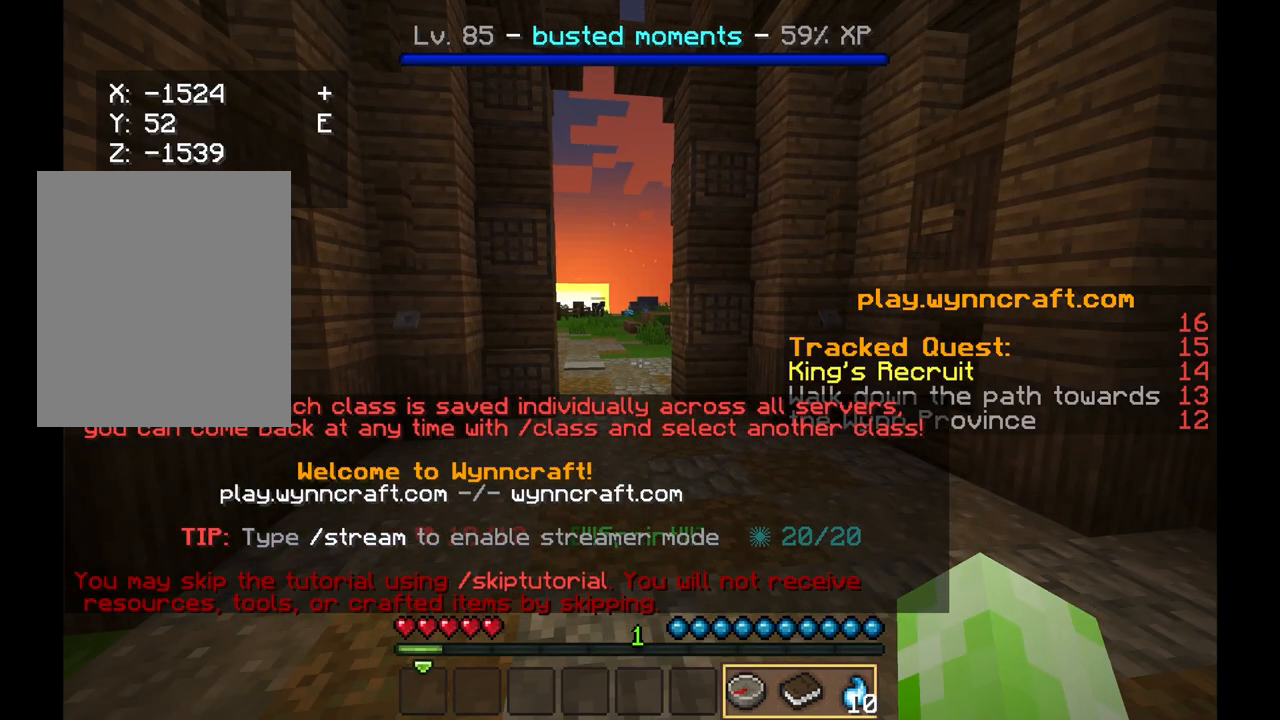
{"keys": ["w"], "mouse": [], "events": []}
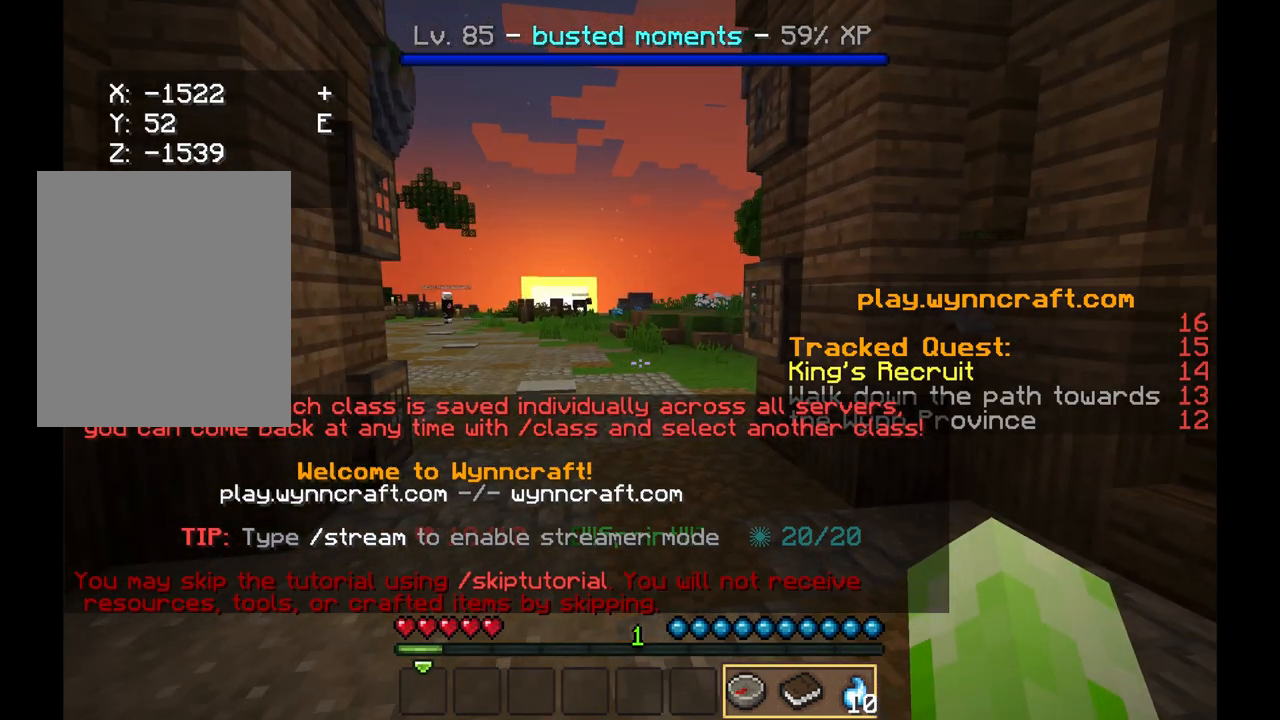
{"keys": ["w"], "mouse": [], "events": []}
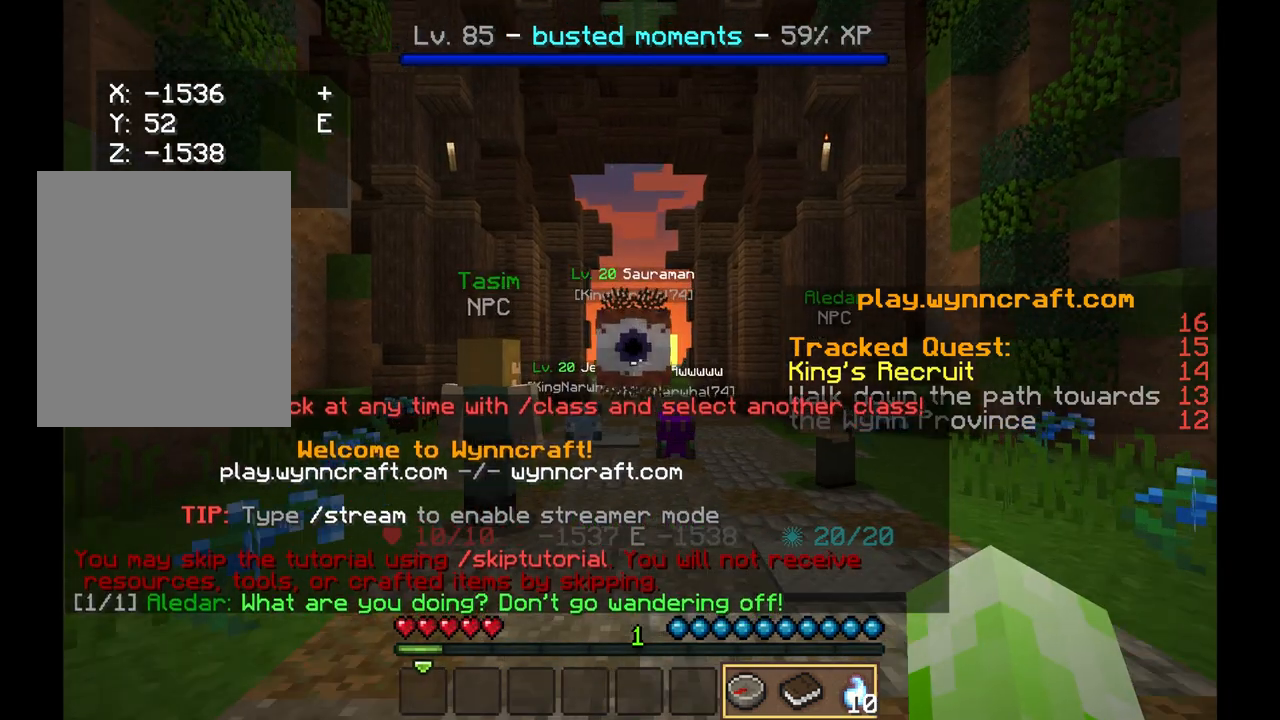
{"keys": [], "mouse": [], "events": [[333, "w", "up"]]}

========================================================================

_About this exercise:_ Please reproduce the material above word for word, without its images.

_Written solution:_
{"keys": ["w"], "mouse": [], "events": []}
{"keys": ["w"], "mouse": [], "events": []}
{"keys": [], "mouse": [], "events": [[333, "w", "up"]]}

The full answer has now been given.